The genetic validation of heterogeneity in schizophrenia.

INTRODUCTION: Schizophrenia is a heritable disorder, however clear genetic architecture has not been detected. To overcome this state of uncertainty, the SZGene database has been established by including all published case-control genetic association studies appearing in peer-reviewed journals. In the current study, we aimed to determine if genetic variants strongly suggested by SZGene are associated with risk of schizophrenia in our case-control samples of Japanese ancestry. In addition, by employing the additive model for aggregating the effect of seven variants, we aimed to verify the genetic heterogeneity of schizophrenia diagnosed by an operative diagnostic manual, the DSM-IV. METHODS: Each positively suggested genetic polymorphism was ranked according to its p-value, then the seven top-ranked variants (p < 0.0005) were selected from DRD2, DRD4, GRIN2B, TPH1, MTHFR, and DTNBP1 (February, 2007). 407 Schizophrenia cases and 384 controls participated in this study. To aggregate the vulnerability of the disorder based on the participants' genetic information, we calculated the "risk-index" by adding the number of genetic risk factors. RESULTS: No statistically significant deviation between cases and controls was observed in the genetic risk-index derived from all seven variants on the top-ranked polymorphisms. In fact, the average risk-index score in the schizophrenia group (6.5+/-1.57) was slightly lower than among controls (6.6+/-1.39). CONCLUSION: The current work illustrates the difficulty in identifying universal and definitive risk-conferring polymorphisms for schizophrenia. Our employed number of samples was small, so we can not preclude the possibility that some or all of these variants are minor risk factors for schizophrenia in the Japanese population. It is also important to aggregate the updated positive variants in the SZGene database when the replication work is conducted.

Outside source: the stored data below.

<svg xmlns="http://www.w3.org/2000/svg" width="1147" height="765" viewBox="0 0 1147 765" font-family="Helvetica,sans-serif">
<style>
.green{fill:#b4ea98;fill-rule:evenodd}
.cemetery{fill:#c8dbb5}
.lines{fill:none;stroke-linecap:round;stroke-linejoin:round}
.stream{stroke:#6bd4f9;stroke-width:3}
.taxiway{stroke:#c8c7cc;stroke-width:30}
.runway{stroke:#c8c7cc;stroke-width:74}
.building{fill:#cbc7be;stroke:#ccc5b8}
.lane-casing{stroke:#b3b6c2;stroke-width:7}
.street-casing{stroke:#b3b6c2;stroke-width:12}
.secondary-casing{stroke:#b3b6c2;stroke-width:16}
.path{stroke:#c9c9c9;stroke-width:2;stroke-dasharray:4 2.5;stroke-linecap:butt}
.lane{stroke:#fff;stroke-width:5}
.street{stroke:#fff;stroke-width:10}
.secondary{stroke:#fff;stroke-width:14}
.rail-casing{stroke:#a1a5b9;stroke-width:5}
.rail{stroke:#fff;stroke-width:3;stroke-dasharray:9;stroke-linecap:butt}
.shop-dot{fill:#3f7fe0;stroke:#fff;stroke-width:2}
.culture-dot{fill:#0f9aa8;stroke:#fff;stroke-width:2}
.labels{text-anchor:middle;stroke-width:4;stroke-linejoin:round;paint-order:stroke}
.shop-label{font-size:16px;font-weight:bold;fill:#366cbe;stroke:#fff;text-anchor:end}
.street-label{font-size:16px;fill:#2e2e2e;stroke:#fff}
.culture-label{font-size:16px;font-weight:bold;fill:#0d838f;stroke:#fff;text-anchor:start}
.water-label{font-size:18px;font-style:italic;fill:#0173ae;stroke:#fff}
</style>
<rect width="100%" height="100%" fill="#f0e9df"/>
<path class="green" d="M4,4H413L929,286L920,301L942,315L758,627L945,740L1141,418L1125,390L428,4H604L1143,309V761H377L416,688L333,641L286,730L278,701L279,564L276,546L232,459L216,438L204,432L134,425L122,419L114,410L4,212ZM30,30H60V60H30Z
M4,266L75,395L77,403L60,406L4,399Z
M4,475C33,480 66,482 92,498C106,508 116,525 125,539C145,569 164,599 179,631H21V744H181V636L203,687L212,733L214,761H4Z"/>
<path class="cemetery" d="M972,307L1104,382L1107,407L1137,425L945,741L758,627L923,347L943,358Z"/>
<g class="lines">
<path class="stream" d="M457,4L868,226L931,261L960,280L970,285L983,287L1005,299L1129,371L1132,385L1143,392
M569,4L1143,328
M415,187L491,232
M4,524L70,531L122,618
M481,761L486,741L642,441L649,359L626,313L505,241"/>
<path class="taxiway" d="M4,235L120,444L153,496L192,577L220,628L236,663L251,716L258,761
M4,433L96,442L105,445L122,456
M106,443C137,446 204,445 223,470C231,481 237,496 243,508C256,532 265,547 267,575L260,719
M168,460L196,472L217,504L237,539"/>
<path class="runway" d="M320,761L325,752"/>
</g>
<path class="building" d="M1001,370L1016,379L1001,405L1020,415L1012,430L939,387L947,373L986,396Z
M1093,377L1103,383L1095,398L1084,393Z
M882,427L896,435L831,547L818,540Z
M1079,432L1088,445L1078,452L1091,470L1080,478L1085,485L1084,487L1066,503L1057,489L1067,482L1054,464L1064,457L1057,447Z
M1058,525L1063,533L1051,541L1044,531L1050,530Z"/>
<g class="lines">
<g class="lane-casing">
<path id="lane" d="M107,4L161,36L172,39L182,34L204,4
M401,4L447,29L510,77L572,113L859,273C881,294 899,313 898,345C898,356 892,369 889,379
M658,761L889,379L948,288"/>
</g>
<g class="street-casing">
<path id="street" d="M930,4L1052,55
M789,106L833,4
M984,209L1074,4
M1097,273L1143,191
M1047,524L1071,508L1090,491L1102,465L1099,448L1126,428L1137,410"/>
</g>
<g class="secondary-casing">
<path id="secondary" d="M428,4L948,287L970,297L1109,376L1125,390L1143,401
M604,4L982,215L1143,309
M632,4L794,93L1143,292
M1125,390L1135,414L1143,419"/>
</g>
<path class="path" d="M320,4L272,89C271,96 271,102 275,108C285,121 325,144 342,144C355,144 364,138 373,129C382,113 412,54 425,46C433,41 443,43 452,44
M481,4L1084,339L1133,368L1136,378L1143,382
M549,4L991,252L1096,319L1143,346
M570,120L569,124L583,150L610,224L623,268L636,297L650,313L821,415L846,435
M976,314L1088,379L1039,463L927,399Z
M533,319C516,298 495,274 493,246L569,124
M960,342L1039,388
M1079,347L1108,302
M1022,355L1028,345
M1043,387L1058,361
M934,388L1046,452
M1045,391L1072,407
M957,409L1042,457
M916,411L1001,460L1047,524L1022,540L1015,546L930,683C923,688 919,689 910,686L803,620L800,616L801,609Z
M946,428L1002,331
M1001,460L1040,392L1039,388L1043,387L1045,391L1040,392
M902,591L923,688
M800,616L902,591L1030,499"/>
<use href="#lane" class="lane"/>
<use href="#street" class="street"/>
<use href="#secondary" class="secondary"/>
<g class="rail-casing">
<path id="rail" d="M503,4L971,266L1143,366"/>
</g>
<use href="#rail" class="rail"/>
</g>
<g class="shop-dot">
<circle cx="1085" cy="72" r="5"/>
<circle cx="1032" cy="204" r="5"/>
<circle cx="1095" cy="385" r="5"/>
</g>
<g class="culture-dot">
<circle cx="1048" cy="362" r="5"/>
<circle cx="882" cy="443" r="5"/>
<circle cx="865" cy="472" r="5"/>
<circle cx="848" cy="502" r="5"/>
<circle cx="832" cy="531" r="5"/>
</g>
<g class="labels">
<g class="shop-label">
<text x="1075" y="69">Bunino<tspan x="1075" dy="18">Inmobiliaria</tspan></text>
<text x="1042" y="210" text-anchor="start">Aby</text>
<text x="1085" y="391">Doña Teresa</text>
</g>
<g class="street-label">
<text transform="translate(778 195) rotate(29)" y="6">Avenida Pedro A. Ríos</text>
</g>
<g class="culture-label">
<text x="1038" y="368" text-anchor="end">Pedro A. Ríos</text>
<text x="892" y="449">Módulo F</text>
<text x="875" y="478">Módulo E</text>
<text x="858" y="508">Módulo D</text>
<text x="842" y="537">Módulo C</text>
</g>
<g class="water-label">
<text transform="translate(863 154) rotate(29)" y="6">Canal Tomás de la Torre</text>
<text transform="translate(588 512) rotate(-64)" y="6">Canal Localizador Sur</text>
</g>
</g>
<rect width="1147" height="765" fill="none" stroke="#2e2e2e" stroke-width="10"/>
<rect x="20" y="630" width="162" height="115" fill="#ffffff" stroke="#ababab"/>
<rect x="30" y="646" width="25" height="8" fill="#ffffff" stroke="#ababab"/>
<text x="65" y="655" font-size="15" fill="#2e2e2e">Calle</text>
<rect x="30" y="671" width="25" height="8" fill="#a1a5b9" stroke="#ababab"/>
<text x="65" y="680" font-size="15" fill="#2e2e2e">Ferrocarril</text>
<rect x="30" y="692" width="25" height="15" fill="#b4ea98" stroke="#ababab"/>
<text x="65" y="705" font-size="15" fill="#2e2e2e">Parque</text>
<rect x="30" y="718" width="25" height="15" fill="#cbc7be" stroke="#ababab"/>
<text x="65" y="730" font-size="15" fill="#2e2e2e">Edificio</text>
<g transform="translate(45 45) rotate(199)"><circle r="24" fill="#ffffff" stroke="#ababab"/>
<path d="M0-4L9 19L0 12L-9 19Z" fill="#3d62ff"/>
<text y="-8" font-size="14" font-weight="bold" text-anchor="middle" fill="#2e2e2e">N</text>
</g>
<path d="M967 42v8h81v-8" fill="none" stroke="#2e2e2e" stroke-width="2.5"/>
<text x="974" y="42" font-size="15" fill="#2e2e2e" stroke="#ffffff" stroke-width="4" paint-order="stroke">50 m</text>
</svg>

Habituation in prepulse inhibition is affected by a polymorphism on the NMDA receptor 2B subunit gene (GRIN2B).

OBJECTIVES: To identify the reliable connectivity between causal genes or variants with an abnormality expressed in a certain endophenotype has been viewed as a crucial step in unraveling the etiology of schizophrenia because of the considerable heterogeneity in this disorder. METHODS: According to this practical and scientific demand, we aimed to investigate the relationship between seven top-ranked variants in the SZgene database [120-bpTR in DRD4, rs1801028 and rs6277 in DRD2, rs1019385 (T200G) in GRIN2B, rs1800532 in TPH1, rs1801133 (C677T) in MTHFR, rs2619528 (P1765) in DTNBP1] and prepulse inhibition (PPI) and habituation after acoustic stimulus (HAB). RESULTS: Both PPI and HAB were decreased significantly in patients with schizophrenia. In addition, we observed a significant effect of GRIN2B (human NMDA receptor 2B subunit gene, NR2B) genotype on HAB (P<0.05, not corrected). CONCLUSION: Although these findings need to be replicated in other samples, an underlying mechanism of impaired biological reaction may be influenced by NMDA hypofunctioning in schizophrenia.